History of Softball in Victoria
SOFTBALL SEASON IN FULL SWING
The Argus, Wednesday Novemeber 25th, 1942.
SOFTBALL has taken the place of baseball for the time being, and U.S. nurses and soldiers are competing among themselves and against Australians in a series at Olympic Park. Mid-week twilight competitions, as well as Sunday fixtures, are played, and the Aussie are making good at this new sport. Baseballers "walk into" softball without previous experience of the larger-ball game, and soon adapt themselves The basic differences lie in the smaller diamond, larger ball, smaller bat and underarm pitching. This combination results in a greater percentage or hits, very few deliveries being let go past the plate. This is counteracted by a reduced distance In the drives and an extra fielder, for there are 10 players in softball. The 10th is called a short fielder and has the roving commission. Softball is very fast in all it's phases, but on the bases there is the deterrent of holding the bag until the pitcher has delivered the ball. Even at that, fast runners have quite an even chance of stealing, due to the shorter distances between bases. Apart from these principles, softball and baseball are similar games. Victorian teams require more members to speed up the organisation, and Brad Carter would be pleased to receive a call from baseballers or others caring to strengthen the opposition to the Americans.

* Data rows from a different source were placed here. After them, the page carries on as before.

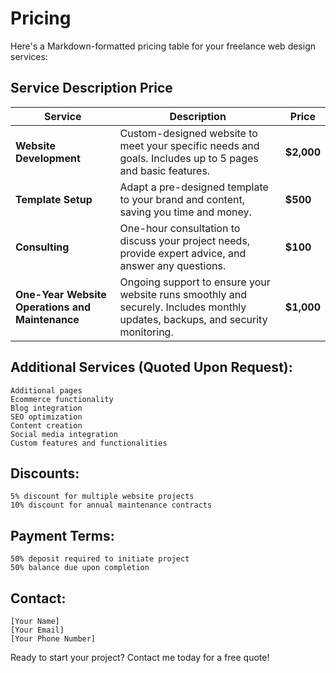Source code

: # Pricing

Here's a Markdown-formatted pricing table for your freelance web design services:

## Service Description Price

| Service | Description | Price |
|---|---|---|
| **Website Development** | Custom-designed website to meet your specific needs and goals. Includes up to 5 pages and basic features. | **$2,000** |
| **Template Setup** | Adapt a pre-designed template to your brand and content, saving you time and money. | **$500** |
| **Consulting** | One-hour consultation to discuss your project needs, provide expert advice, and answer any questions. | **$100** |
| **One-Year Website Operations and Maintenance** | Ongoing support to ensure your website runs smoothly and securely. Includes monthly updates, backups, and security monitoring. | **$1,000** |

## Additional Services (Quoted Upon Request):

    Additional pages
    Ecommerce functionality
    Blog integration
    SEO optimization
    Content creation
    Social media integration
    Custom features and functionalities

## Discounts:

    5% discount for multiple website projects
    10% discount for annual maintenance contracts

## Payment Terms:

    50% deposit required to initiate project
    50% balance due upon completion

## Contact:

    [Your Name]
    [Your Email]
    [Your Phone Number]

Ready to start your project? Contact me today for a free quote!
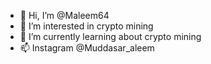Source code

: - 👋 Hi, I’m @Maleem64
- 👀 I’m interested in crypto mining 
- 🌱 I’m currently learning about crypto mining 
- 📫 Instagram @Muddasar_aleem

<!---
Maleem64/Maleem64 is a ✨ special ✨ repository because its `README.md` (this file) appears on your GitHub profile.
You can click the Preview link to take a look at your changes.
--->

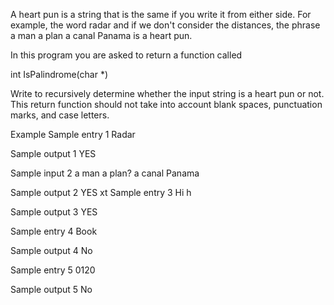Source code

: A heart pun is a string that is the same if you write it from either side. For example, the word radar and if we don't consider the distances, the phrase a man a plan a canal Panama is a heart pun.

In this program you are asked to return a function called

int IsPalindrome(char *)

Write to recursively determine whether the input string is a heart pun or not. This return function should not take into account blank spaces, punctuation marks, and case letters.

Example
Sample entry 1
Radar

Sample output 1
YES

Sample input 2
a man a plan? a canal Panama

Sample output 2
YES
xt
Sample entry 3
Hi h

Sample output 3
YES

Sample entry 4
Book

Sample output 4
No

Sample entry 5
0120

Sample output 5
No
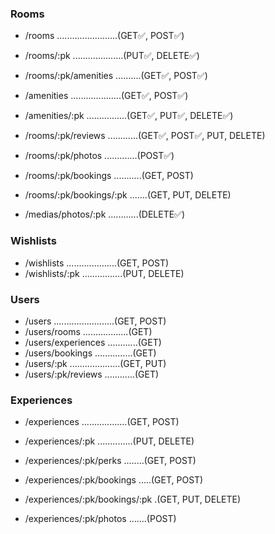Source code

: ### Rooms

- /rooms ........................(GET✅, POST✅)
- /rooms/:pk ....................(PUT✅, DELETE✅)
- /rooms/:pk/amenities ..........(GET✅, POST✅)

- /amenities ....................(GET✅, POST✅)
- /amenities/:pk ................(GET✅, PUT✅, DELETE✅)

- /rooms/:pk/reviews ............(GET✅, POST✅, PUT, DELETE)
- /rooms/:pk/photos .............(POST✅)

- /rooms/:pk/bookings ...........(GET, POST)
- /rooms/:pk/bookings/:pk .......(GET, PUT, DELETE)

- /medias/photos/:pk ............(DELETE✅)

### Wishlists

- /wishlists ....................(GET, POST)
- /wishlists/:pk ................(PUT, DELETE)

### Users

- /users ........................(GET, POST)
- /users/rooms ..................(GET)
- /users/experiences ............(GET)
- /users/bookings ...............(GET)
- /users/:pk ....................(GET, PUT)
- /users/:pk/reviews ............(GET)

### Experiences

- /experiences ..................(GET, POST)
- /experiences/:pk ..............(PUT, DELETE)
- /experiences/:pk/perks ........(GET, POST)

- /experiences/:pk/bookings .....(GET, POST)
- /experiences/:pk/bookings/:pk .(GET, PUT, DELETE)

- /experiences/:pk/photos .......(POST)
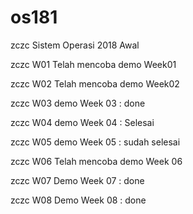 # os181
zczc Sistem Operasi 2018 Awal

zczc W01 Telah mencoba demo Week01

zczc W02 Telah mencoba demo Week02

zczc W03 demo Week 03 : done

zczc W04 demo Week 04 : Selesai

zczc W05 demo Week 05 : sudah selesai

zczc W06 Telah mencoba demo Week 06

zczc W07 Demo Week 07 : done

zczc W08 Demo Week 08 : done
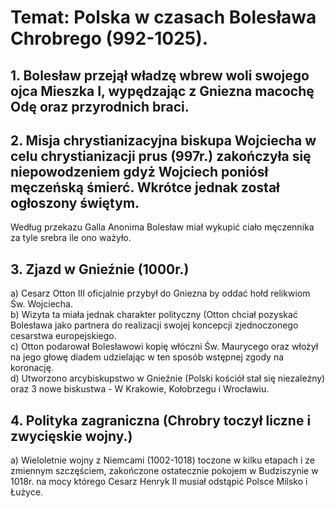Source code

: # Temat: Polska w czasach Bolesława Chrobrego (992-1025).
## 1. Bolesław przejął władzę wbrew woli swojego ojca Mieszka I, wypędzając z Gniezna macochę Odę oraz przyrodnich braci.
## 2. Misja chrystianizacyjna biskupa Wojciecha w celu chrystianizacji prus (997r.) zakończyła się niepowodzeniem gdyż Wojciech poniósł męczeńską śmierć. Wkrótce jednak został ogłoszony świętym.
Według przekazu Galla Anonima Bolesław miał wykupić ciało męczennika za tyle srebra ile ono ważyło.
## 3. Zjazd w Gnieźnie (1000r.) 
a) Cesarz Otton III oficjalnie przybył do Gniezna by oddać hołd relikwiom Św. Wojciecha.   
b) Wizyta ta miała jednak charakter polityczny (Otton chciał pozyskać Bolesława jako partnera do realizacji swojej koncepcji zjednoczonego cesarstwa europejskiego.    
c) Otton podarował Bolesławowi kopię włóczni Św. Maurycego oraz włożył na jego głowę diadem udzielając w ten sposób wstępnej zgody na koronację.  
d) Utworzono arcybiskupstwo w Gnieźnie (Polski kościół stał się niezależny) oraz 3 nowe biskustwa - W Krakowie, Kołobrzegu i Wrocławiu.  
## 4. Polityka zagraniczna (Chrobry toczył liczne i zwycięskie wojny.)  
a) Wieloletnie wojny z Niemcami (1002-1018) toczone w kilku etapach i ze zmiennym szczęściem, zakończone ostatecznie pokojem w Budziszynie w 1018r. na mocy którego Cesarz Henryk II musiał odstąpić Polsce Milsko i Łużyce. 
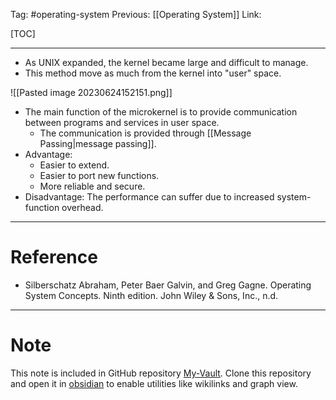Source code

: Tag: #operating-system 
Previous: [[Operating System]]
Link: 

[TOC]

---

- As UNIX expanded, the kernel became large and difficult to manage.
- This method move as much from the kernel into "user" space.

![[Pasted image 20230624152151.png]]

- The main function of the microkernel is to provide communication between programs and services in user space.
	- The communication is provided through [[Message Passing|message passing]].
- Advantage:
	- Easier to extend.
	- Easier to port new functions.
	- More reliable and secure.
- Disadvantage: The performance can suffer due to increased system-function overhead.

---

# Reference

- Silberschatz Abraham, Peter Baer Galvin, and Greg Gagne. Operating System Concepts. Ninth edition. John Wiley & Sons, Inc., n.d.

---

# Note

This note is included in GitHub repository [My-Vault](https://github.com/LittleD3092/My-Vault.git). Clone this repository and open it in [obsidian](https://obsidian.md/) to enable utilities like wikilinks and graph view.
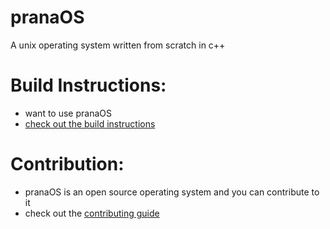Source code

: # pranaOS
A unix operating system written from scratch in c++


# Build Instructions:
- want to use pranaOS
- [check out the build instructions](https://github.com/pranaOS/pranaOS/blob/master/docs/build.md)


# Contribution:
- pranaOS is an open source operating system and you can contribute to it
- check out the [contributing guide](https://github.com/pranaOS/pranaOS/blob/master/docs/contributing.md)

A new Softball league will start in a few weeks, and Sergt, Du Vernet will receive entries until December 6. Eddie Davles, Colllngwood and interstate catcher, is coaching softball at P.T.S Frankston. After trouncing the Airmen at baesball, the P.T. men are ready for any other body for either baseball or softball.
Softball in Victoria began in 1942 when a competition was established to cater for US troops who challenged our local nurses. Rebels and Posties were the first local teams and they went on to form, in December 1942, the Victorian Women’s Softball Association, later to be known as Victorian Amateur Softball Council of Victoria, then Victorian Softball Association Inc and now Softball Victoria.
Whilst this competition was based at The Domain and/or Fawkner Park the Victorian Women’s Softball Association was also responsible for developing softball throughout Victoria. Culminating over time in twenty four affiliated Associations being established around the state, commencing with Ballarat, Geelong, Horsham, Albury and Sunshine, concluding with Sunbury.
This website has been delevoped to share the history of Softball Victoria with the wider community.